Setting Them Up and Ease of Use
Getting the M-Audio Studiophile AV 40 speaker system set up with my computer was an identical process to the smaller AV20 system except for a couple of small differences. Pulling the speakers out of the box, I immediately noticed that they definitely have some weight to them. They’re also a fair bit larger than the AV 20 system, so if you’re strapped for desk space, these might not be a good fit. They’re not huge, but they’re pretty heavy. You can probably thank the solid MDF construction for that.
To set them up, I connected the audio cable — stereo mini plug on one end, RCA plugs on the other end — to my computer. This plugged into the back of the left speaker. Running from the left speaker to the right speaker was some standard speaker wire and it was also from the left speaker that I connected the provided power cable. The included wire is pretty thin so you’ll probably want to pick up a few feet of some heavier gauge cable for a quick DIY upgrade. Also on the back of the left speaker was a set of TRS inputs, but I didn’t have an opportunity to take advantage of those. These connectors definitely show that the AV40’s mean business. The back of the right speaker is decidedly more bare than the left.
To add to the versatility, you’ll find two small audio jacks on the front of the left speaker. One is to output the sound into a set of headphones, whereas the other is an aux-in port. When you have input coming from both this port and the RCA ports in the back, the speakers output both sound streams simultaneously. I found this to be a little odd, because I expected one of the inputs to take precedence over the other or simply mute. Karaoke anyone?
Two other switches that I need to mention are the power switch and the bass boost switch. I’m not a fan of the former, because with the smaller AV20, the volume knob also functioned as a power switch when you turned the volume all the way down. With the AV40, you have to turn it off with the switch in the back. I prefer the AV20 for this reason. In regards to bass boost, the difference in thump is definitely noticeable and given my musical preferences, the bass boost is always on. The bass is strong enough that they may rattle. Luckily, M-Audio included some foam pads that you can stick to the bases to reduce the vibrations.
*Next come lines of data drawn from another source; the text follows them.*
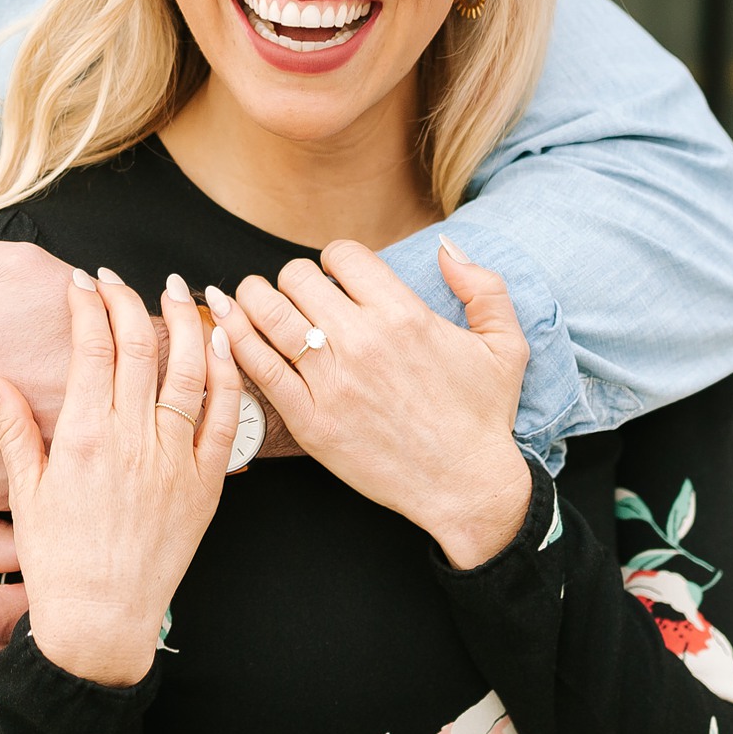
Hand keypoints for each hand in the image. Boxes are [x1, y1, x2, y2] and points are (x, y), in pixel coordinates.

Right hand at [0, 270, 239, 685]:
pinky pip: (226, 417)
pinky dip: (226, 373)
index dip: (88, 305)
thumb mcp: (24, 489)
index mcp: (83, 437)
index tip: (83, 282)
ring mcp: (174, 459)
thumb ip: (11, 426)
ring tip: (174, 289)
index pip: (91, 347)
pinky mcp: (206, 482)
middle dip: (128, 300)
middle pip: (139, 345)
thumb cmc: (58, 559)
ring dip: (183, 320)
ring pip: (188, 370)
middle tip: (119, 278)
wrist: (102, 620)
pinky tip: (220, 342)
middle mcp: (132, 440)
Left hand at [211, 237, 532, 567]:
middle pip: (296, 277)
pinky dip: (235, 337)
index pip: (343, 255)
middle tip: (299, 296)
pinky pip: (258, 365)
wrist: (467, 487)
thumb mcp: (505, 345)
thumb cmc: (483, 417)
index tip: (336, 277)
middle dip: (294, 279)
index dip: (335, 259)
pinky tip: (227, 322)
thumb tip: (446, 246)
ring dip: (254, 297)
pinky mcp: (310, 419)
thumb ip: (484, 287)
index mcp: (405, 315)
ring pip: (268, 312)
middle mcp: (363, 342)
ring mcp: (332, 381)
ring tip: (255, 300)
These are only a few millimeters thick and I ended up not using them. They’re not really that necessary unless you’re particularly picky about the sound output. Then again, if you’re even considering the Studiophile AV40, you’re probably a pretty big audiophile to begin with and there are much better sound isolation devices out there.
The bass notes were deep and rich and I could crank the volume all the way to the max without getting too much distortion. This is a definite improvement over the smaller Studiophile AV20 system. I wasn’t quite as pleased with the performance of the tweeter as higher notes could get quite shrill, depending on the music that I was listening to. This may be partly because of the output from my computer, but as Studiophile Monitors, they are likely just revealing the flaws of the source material that I was using, which is what monitors tend to do. So in this respect, I guess they are doing what they are designed for.